2007-03-02
Mark Russinovich wrote about Vista Memory
Inside the Windows Vista Kernel: Part 1
Inside the Windows Vista Kernel: Part 2
前回、Mark Russinovichは、Vistaのプロセスと、I/O周りについて書いていた。今回は、メモリと、起動終了の改善、並びに、パワーマネジメントについてである。
Windows95の時代、メモリは4MBしかなかった(クールな奴等は8MB積んでいた) その時代には、その時代にあったメモリ管理の方法がある。Vistaではどうなるのか。昔と比べると、だいぶメモリの制約はゆるくなった。
ダイナミック カーネル アドレス スペース(Dynamic Kernel Address Space)
32bitのVistaは、当然32bitなアドレスを使う。とはいっても、上位2GBは、カーネルが使うので、アプリケーションは、下位2GBしかつかえない。2kでも、BOOT.INIを変更し、さらにアプリケーション側でも/LARGEADDRESSAWAREを指定すれば、3GBまで使えないことはない。Vistaは、OSが使う領域を動的に変更するようだ。これによって、わざわざ起動時に、メモリをどのように使うか指定しなくてもよくなったそうだ。もっとも、これは32BitOSの話であって、64BitOSでは、仮想メモリはふんだんにあるので、こんなことは考えなくて良い。
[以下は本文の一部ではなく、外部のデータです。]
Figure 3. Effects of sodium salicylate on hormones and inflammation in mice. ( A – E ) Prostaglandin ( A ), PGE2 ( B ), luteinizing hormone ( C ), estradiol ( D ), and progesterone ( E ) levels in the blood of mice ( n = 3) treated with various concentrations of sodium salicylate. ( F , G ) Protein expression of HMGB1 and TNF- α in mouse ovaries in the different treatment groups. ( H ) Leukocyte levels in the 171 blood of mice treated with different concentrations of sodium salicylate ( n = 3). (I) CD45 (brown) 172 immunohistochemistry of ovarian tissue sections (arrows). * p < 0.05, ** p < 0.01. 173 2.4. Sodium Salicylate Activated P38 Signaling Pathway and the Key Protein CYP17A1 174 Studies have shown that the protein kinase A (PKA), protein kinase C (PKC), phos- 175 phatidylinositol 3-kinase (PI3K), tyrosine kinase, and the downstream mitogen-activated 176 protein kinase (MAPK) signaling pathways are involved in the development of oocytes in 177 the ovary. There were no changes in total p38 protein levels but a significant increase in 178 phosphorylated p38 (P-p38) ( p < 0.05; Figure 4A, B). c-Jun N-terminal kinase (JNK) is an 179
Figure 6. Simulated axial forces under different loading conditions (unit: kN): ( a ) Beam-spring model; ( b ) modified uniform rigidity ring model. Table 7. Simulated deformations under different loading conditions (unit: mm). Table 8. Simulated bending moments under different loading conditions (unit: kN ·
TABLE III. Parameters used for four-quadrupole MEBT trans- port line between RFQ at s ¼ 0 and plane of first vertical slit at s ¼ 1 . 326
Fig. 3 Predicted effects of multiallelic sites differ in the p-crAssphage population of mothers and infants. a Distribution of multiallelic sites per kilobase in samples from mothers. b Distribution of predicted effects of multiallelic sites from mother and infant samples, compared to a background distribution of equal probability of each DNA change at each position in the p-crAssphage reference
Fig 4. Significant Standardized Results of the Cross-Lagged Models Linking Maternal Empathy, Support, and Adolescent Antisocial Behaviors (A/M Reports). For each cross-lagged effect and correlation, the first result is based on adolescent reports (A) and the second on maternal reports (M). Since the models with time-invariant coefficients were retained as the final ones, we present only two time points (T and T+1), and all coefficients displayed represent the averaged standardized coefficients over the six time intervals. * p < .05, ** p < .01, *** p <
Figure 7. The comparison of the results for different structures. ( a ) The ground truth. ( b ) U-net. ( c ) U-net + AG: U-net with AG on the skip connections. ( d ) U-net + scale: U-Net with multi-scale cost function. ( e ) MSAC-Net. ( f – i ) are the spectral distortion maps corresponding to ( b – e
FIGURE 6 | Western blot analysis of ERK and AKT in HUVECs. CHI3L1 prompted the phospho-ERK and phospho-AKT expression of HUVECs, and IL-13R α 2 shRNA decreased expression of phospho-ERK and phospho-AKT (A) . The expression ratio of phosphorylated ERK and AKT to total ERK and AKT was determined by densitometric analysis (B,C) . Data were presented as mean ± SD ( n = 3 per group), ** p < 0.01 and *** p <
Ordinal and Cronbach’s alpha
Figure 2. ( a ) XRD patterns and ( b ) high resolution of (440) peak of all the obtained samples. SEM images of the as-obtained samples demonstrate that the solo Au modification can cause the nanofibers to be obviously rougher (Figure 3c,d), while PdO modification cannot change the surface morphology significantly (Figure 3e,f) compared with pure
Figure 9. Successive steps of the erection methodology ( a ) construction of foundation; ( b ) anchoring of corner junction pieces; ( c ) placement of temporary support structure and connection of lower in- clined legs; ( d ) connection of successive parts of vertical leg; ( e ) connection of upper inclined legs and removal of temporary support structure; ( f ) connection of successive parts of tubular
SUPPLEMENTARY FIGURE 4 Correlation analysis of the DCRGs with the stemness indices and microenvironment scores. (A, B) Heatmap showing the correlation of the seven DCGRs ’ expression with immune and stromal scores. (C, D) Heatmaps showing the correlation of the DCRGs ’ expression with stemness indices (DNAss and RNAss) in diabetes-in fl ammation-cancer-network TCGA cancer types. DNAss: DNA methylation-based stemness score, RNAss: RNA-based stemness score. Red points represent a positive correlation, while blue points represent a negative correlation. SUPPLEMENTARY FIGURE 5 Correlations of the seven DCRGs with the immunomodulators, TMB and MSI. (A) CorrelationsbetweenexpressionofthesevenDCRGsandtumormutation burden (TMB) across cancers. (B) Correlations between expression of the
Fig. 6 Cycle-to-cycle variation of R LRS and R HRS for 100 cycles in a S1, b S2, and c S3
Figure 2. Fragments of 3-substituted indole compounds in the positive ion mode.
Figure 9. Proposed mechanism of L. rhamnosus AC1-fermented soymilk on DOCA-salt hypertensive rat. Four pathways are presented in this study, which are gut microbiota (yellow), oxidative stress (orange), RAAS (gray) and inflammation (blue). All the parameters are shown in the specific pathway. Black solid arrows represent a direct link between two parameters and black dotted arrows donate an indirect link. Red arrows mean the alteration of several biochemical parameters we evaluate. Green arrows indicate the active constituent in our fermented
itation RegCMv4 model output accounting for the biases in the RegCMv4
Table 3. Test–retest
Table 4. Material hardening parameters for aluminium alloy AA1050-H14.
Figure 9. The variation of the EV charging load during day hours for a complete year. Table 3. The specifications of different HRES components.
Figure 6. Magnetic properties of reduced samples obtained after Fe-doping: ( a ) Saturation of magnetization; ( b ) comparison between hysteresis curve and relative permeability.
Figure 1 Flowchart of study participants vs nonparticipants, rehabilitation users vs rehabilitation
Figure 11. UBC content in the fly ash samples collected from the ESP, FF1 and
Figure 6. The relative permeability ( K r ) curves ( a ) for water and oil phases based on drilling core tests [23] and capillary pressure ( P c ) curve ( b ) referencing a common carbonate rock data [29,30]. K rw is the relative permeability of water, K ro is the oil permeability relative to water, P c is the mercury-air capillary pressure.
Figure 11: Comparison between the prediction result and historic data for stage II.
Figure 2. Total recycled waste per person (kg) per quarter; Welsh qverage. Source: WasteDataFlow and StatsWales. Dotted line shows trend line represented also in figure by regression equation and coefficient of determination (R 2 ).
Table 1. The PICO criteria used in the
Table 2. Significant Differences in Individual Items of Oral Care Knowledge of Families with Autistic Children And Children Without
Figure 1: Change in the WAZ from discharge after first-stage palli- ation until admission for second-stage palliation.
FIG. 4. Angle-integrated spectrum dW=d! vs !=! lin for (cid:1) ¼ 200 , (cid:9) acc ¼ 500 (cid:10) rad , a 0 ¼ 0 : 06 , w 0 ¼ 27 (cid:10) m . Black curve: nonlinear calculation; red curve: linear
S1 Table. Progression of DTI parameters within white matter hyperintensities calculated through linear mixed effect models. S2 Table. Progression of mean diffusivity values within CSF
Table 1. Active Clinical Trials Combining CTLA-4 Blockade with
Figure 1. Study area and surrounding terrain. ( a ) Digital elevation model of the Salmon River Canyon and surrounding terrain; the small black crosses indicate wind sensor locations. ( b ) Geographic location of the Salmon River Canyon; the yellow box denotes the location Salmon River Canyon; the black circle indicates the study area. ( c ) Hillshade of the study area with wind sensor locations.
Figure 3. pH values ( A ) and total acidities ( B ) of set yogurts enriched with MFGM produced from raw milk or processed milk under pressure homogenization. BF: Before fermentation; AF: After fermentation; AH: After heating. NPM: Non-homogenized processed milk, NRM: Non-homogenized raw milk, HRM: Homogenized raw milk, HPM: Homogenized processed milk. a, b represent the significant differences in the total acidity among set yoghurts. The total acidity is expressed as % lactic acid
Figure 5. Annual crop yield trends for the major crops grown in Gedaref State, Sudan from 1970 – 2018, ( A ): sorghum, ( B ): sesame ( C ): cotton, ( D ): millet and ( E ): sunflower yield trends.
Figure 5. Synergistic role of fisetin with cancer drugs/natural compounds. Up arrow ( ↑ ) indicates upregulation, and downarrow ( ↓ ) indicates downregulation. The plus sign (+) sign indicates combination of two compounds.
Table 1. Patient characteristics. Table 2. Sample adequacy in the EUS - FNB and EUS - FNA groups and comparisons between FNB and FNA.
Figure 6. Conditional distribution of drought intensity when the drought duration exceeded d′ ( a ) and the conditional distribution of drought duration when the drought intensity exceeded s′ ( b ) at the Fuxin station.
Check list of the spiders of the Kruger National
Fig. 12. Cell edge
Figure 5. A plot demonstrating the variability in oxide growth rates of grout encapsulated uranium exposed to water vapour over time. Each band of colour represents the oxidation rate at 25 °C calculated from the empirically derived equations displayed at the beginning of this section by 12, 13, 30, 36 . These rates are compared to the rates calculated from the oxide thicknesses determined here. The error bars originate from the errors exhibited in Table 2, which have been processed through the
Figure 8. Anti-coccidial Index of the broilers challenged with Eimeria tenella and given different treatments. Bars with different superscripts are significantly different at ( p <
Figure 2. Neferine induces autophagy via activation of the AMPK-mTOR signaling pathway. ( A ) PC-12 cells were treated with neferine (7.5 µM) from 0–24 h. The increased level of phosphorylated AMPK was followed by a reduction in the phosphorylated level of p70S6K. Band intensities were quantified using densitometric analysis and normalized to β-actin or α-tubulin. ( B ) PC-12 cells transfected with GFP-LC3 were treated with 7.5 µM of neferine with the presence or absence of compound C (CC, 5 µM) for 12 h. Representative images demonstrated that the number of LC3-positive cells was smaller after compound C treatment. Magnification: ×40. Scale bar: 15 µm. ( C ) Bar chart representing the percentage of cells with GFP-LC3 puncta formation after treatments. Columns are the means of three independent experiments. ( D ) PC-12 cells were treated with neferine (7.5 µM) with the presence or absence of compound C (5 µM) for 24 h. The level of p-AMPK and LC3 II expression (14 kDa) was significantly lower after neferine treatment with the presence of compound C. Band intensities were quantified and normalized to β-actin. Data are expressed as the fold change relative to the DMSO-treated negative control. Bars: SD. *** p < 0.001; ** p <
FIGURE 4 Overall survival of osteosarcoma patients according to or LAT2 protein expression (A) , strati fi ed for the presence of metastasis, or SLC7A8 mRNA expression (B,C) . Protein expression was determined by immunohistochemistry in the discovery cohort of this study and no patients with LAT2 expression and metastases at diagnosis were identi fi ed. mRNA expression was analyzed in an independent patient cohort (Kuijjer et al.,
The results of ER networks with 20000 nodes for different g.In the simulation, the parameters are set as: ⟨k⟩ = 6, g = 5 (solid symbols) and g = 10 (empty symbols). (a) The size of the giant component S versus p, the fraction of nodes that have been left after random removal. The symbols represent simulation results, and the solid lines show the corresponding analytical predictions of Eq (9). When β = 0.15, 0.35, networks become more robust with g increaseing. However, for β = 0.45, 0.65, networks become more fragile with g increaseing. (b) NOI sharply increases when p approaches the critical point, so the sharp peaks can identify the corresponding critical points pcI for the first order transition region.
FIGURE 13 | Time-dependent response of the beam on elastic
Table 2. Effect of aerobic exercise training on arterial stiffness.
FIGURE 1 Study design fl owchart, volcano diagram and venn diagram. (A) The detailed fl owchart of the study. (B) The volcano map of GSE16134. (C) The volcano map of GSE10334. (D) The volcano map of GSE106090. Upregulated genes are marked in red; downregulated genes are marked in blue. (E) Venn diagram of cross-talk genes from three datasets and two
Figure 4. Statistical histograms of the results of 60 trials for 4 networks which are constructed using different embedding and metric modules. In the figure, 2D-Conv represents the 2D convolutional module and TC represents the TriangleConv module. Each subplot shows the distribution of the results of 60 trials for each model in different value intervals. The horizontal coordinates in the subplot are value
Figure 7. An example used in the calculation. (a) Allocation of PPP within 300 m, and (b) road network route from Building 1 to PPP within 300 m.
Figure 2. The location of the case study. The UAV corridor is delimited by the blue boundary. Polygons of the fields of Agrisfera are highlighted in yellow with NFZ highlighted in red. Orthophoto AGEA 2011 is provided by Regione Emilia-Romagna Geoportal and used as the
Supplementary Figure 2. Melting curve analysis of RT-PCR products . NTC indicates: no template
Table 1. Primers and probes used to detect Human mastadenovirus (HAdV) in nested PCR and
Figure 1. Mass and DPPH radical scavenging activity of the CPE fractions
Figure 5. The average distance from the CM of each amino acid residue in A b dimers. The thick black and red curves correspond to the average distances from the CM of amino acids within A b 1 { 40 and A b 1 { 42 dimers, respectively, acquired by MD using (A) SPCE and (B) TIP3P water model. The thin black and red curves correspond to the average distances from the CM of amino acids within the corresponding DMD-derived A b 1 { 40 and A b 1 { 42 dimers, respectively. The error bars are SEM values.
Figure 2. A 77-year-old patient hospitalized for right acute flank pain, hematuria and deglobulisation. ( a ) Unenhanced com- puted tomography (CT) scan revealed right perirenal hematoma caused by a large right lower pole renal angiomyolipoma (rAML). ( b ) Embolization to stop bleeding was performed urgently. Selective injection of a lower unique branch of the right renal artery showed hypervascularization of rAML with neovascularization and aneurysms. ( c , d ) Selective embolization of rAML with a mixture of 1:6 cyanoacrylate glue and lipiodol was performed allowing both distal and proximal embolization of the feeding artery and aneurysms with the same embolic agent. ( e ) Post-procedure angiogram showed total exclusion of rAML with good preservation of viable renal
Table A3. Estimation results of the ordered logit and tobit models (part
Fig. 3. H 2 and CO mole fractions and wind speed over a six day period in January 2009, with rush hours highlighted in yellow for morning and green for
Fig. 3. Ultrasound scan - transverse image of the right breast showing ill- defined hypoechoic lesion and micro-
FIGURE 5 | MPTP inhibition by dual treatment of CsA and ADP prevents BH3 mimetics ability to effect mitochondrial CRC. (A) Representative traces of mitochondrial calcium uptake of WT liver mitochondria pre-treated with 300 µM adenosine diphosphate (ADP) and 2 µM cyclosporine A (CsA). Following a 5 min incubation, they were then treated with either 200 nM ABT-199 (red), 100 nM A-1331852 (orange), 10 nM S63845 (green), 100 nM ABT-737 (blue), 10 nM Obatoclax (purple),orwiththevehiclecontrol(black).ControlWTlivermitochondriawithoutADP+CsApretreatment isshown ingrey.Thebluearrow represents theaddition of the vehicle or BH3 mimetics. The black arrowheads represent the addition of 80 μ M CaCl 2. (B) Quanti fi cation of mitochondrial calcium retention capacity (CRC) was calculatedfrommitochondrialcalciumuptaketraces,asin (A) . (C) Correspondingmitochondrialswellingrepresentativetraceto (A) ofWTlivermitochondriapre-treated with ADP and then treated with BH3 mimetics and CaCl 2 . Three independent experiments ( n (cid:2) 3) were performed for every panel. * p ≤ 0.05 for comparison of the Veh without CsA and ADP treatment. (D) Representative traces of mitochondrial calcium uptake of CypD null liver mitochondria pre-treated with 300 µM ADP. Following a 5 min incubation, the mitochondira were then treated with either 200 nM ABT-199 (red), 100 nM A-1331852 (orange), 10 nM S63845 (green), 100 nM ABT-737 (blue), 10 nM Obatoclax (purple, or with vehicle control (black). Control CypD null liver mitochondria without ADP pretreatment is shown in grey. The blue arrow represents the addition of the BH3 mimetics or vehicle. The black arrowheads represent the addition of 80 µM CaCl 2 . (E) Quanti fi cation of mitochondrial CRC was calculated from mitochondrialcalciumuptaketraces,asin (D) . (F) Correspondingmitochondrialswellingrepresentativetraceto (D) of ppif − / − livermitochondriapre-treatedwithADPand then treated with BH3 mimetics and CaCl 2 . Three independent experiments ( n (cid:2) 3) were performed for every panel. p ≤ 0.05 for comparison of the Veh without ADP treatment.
メモリ プライオリティ(Memory Priorities)
どうやら、メモリにも優先度を付けたようだ。ページ単位のメモリに対して、8段階の優先度があるようだ。
スーパー フェッチ(Super Fetch)
あるアプリケーションを使っていて、すこしコンピュータから離れる。このとき、ユーザの入力がないことを検知したバックグラウンドのプロセス(アンチウイルスやデフラグなど)は、メモリをふんだんに使う処理を始める。その後、ユーザが戻ってきて、アプリケーションを再び使おうとすると、やけに反応が鈍いことに気づく。なぜならば、そのアプリケーションのメモリは、大量のメモリを使うバックグラウンドのプロセスのため、スワップファイルに退避させられたからだ。ディスクから再び読み込まなければならないので、使い始めが遅く感じる。こういうことを防ぐため、OSはアプリケーションの挙動を見張り、ファイルアクセスなどを記録しておく。そして、優先度の低いプロセスで、あらかじめファイルを読み込んでおく。こうすると、ユーザが使おうとしたときに、反応が早く感じられる。
レディ ブースト(ReadyBoost)
HDDは大容量なのだが、遅い。特にランダムアクセスとなると、10ミリ秒単位のオーダーになる。なぜならば、HDDは物理的にヘッドを動かさなければならないからだ。RAMは早いが、高価である。ときに、フラッシュメモリというものがある。これは、ランダムアクセスが、HDDの10倍は早い。しかも、それほど高くない。何ぞこれを使わざる。そういうわけで、Vistaは、フラッシュメモリを、メモリとHDDとの間のキャッシュとして使う機能がある。これはスワップファイルとして用いられると思っていたのだが、どうもMark氏の説明によると、Super Fetchで用いられるらしい。ディスク上の読み書きされたファイルを、フラッシュメモリ上にも記録しておく。この際、圧縮がかけられて、およそ二分の一の容量にした上で、AESで暗号化するようだ。不意にフラッシュメモリがはずされた場合でも、セキュリティを確保できるというわけだ。フラッシュメモリは、ランダムアクセスは早いが、シーケンシャルアクセスには、HDDより弱い。そんなわけで、もしキャッシュにヒットしたとしても、読み込みがシーケンシャルだと判断した場合は、直接HDDから読み込みに行くようだ。
レディ ブート(ReadyBoot)
XPにもある、起動を高速にする工夫だが、Visataでも一工夫されているらしい。
レディ ドライブ(ReadyDrive)
フラッシュメモリのキャッシュを付加した、ハイブリッドなHDDのこと。
Boot Configuration Database
Boot.iniはなくなった。これからはBCDの時代だ。EFIという新たな仕組みに対応したり、色々な改良のため、Boot.iniは廃止されたらしい。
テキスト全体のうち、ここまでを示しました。